At a young age, Kalki is taught the holy scriptures on topics such as dharma, karma, artha and jñāna, and undertakes military training under the care of the Parashurama (the sixth incarnation of Vishnu). Soon, Kalki worships Shiva, who gets pleased by the devotion and provides him in return a divine white horse named Devadatta (a manifestation of Garuda), a powerful sword, whereby its handle is bedecked with jewels, and a parrot named Shuka, who is all-knowing, knowing the past, the present and the future. Other accessories are also given by other devas, devis, saints, and righteous kings.
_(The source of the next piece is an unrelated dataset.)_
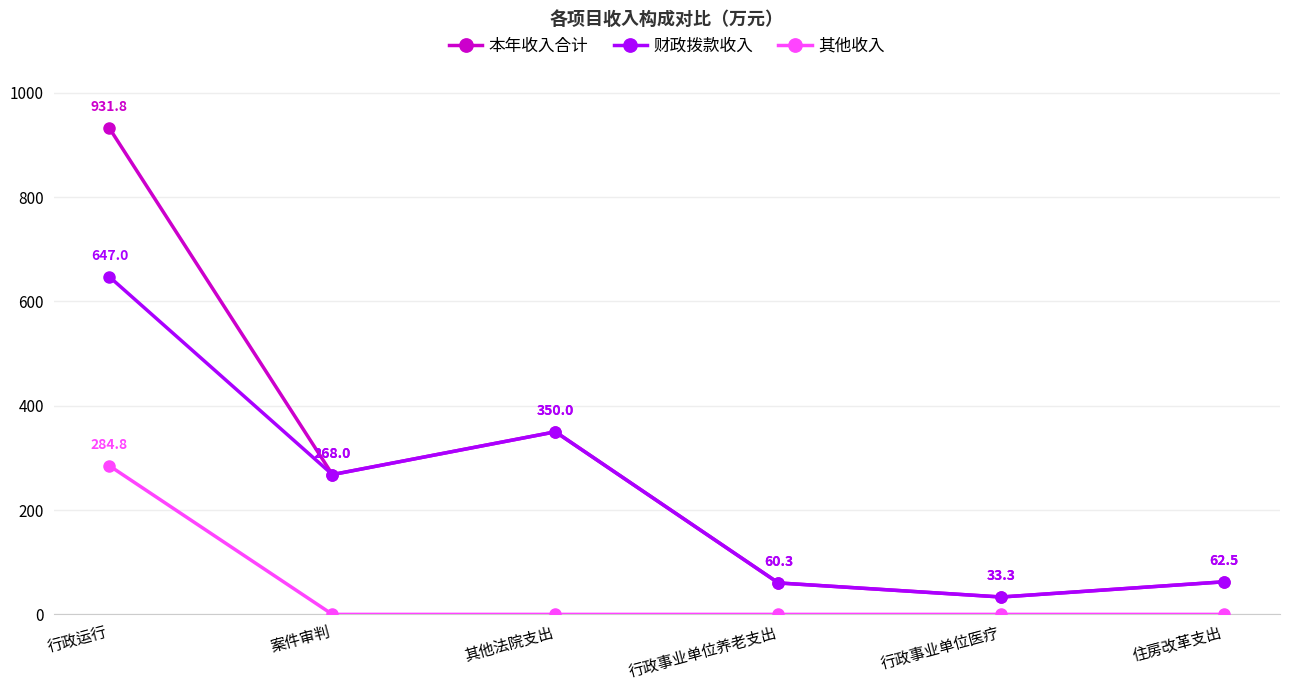

List the labels in order of 财政拨款收入 value, smallest first.

行政事业单位医疗, 行政事业单位养老支出, 住房改革支出, 案件审判, 其他法院支出, 行政运行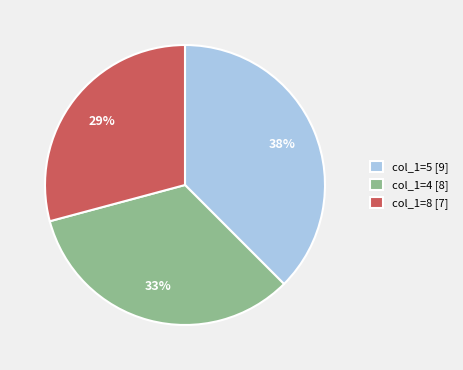

Does any single category account for the majority?

No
Kalki then marries princess Padmavati (an incarnation of Lakshmi), the daughter of King Vrihadratha and Queen Kaumudi of Simhala (the island of the lion) and princess Ramā, the daughter of King Shashidhvaja and Queen Sushanta.
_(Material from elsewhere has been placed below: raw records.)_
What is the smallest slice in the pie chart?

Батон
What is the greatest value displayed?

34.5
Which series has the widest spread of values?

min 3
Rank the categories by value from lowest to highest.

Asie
Kalki fights in many wars, ends evil, including Kali and his entire family bloodline, which is wiped out by the avatar's generals; he perishes from wounds inflicted by Dharma and Satya Yuga personified. Kalki, meanwhile, battles and simultaneously kills the asura's most powerful generals, Koka and Vikoka, twin asuras adept in the dark arts. Kalki then returns to Shambala to rule, inaugurates a new yuga for the good and divides the earth among his generals. Sumati and Vishnuyasha, his parents, will then travel to the holy place of Badrikashrama, where they will live. Kalki then leaves the earth to go to Vaikuntha as his dharma (duty) is completed.

==Origin==
The Kalki Purana is a relatively recent text, likely composed in Bengal. Its dating terminus ante quem is the 18th-century. It is likely Bengal because its earliest manuscripts have been found in Bengal, and these are Sanskrit written in Bengali script, states the historian Sumit Sarkar. The colophons of these manuscripts places them in the 18th century. According to the Indologist Wendy Doniger, the Kalki Purana is broadly dated by scholars between 1500 and 1700 CE, though these earlier dates are "misguided conjectures". No manuscripts from or before the 17th century are known.

== Significance ==
According to Edwin Bernbaum, the Kalki Purana is a Hindu version of Shambala and its future references, there is no mythology in Hindi Scriptures has many features found in the Buddhist counterpart. Other scholars such as John Newman state that Buddhists borrowed the Hindu concept of Kalki and adapted the concept in the text Kalachakra Tantra. They combined their idea of Shambhala with Kalki to reflect the theo-political situation they faced after the arrival of Islam in Central Asia and western Tibet. The Buddhist texts also mention a king named Kalki from Shambhala who leads an army to destroy the Muslim persecutors of dhamma; then after the victory of good over evil and attainment of religious freedoms, Kalki ushers in a new era. The Buddhist text is dated to about the 10th-century. While the Kalachakra Tantra likely borrowed the Kalki concept, the Kalki Purana post dates the Kalachakra Tantra. The much later era Buddhist text Vimalaprabha, which comments on Kalachakra Tantra, also mentions Kalki and provides details not found in Kalki Purana such as the Shambala being north of River Shita. According to John Newman, this river is also called Tarim River in central Asia (east Turkistan).